The state Revenue Department announced Friday that it collected more than $33 billion in taxes in the year ended June 30, up 23% from about $27 billion the year before.
Georgia planned to spend more than $54 billion in the just-ended budget year, including federal money, lottery proceeds, and other fees and taxes that state agencies collect.
Lawmakers boosted that number by $4.5 billion during a midyear budget revision that included bonus payments and pay raises for state employees and teachers, but will still substantially undershoot total revenue for the year.
Final numbers won’t be clear until the state closes it books on the budget year, which usually happens around Labor Day.
The bulging bank account could make it possible for the state to further cut taxes or expand services. Republican Gov. Brian Kemp has already extended a temporary waiver on gas taxes through the middle of August, and Democratic gubernatorial candidate Stacey Abrams has been calling on Kemp to extend the gas tax holiday through the end of the year. Kemp can make that move without legislative approval as long as lawmakers later ratify it.

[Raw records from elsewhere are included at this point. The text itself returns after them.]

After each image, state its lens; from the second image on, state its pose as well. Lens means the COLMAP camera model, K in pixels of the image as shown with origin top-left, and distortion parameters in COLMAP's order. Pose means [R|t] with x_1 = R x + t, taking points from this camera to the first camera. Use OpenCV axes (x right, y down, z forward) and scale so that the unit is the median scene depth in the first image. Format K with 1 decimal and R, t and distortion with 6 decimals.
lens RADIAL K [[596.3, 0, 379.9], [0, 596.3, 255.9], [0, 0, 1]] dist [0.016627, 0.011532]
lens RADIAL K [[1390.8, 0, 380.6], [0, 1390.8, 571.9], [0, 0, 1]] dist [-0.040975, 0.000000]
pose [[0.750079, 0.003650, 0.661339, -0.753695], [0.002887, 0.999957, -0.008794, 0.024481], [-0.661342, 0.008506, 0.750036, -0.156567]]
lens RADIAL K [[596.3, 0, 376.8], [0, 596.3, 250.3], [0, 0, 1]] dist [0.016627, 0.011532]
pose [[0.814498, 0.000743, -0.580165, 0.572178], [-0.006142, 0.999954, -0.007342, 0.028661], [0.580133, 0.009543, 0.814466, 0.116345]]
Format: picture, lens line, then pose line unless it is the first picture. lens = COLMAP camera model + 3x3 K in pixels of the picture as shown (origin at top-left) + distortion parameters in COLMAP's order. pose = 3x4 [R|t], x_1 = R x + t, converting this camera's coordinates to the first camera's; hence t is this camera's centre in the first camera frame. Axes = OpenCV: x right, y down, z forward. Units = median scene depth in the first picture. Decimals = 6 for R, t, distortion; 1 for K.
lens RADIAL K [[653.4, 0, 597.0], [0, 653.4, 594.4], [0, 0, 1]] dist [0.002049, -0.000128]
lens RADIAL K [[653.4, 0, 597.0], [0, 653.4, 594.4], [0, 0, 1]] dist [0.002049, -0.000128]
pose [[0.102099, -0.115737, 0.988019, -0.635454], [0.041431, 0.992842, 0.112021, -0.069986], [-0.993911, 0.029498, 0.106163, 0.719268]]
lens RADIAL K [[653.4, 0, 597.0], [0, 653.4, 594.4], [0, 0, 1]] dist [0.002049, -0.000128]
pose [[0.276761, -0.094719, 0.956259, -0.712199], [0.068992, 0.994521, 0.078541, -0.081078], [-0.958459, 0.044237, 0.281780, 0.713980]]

That would require the state to transfer roughly $150 million a month from its savings to maintain roadbuilding efforts.
Georgia ran a $3.7 billion surplus in the 2021 budget year, filling its rainy day fund to the legal limit and leaving $2.3 billion in additional undesignated surplus that Kemp has used to give income tax refunds worth $1.1 billion, in addition to paying for the gas tax holiday.
Abrams has made expanding the Medicaid health insurance program to uninsured adults a top priority. She has said that the state’s revenue position is so strong that she’s willing to risk spending part of the surplus to pay for Medicaid expansion, further teacher pay raises and other priorities.
But Republicans could be cautious because they have set a big income tax cut to begin on Jan. 1, 2024. Changing Georgia’s income tax from a system with a top rate of 5.75% with lower brackets below there to a flat tax of 5.49% could forgo $450 million in tax revenue. After that, the measure calls for the tax rate to fall one-tenth of 1% each year, reaching 4.99% by as early as 2029, unless overall revenue stalls.
Georgia’s budget pays to educate 1.7 million K-12 students and 435,000 college students, house 47,000 state prisoners, pave 18,000 miles (29,000 kilometers) of highways and care for more than 200,000 people who are mentally ill, developmentally disabled or addicted to drugs or alcohol.
A few hundred million of the extra money will go into the state rainy day fund, which by law contains 15% of tax collections from the previous year. But most of it will end up as undesignated surplus, basically cash Kemp and lawmakers can spend as they please.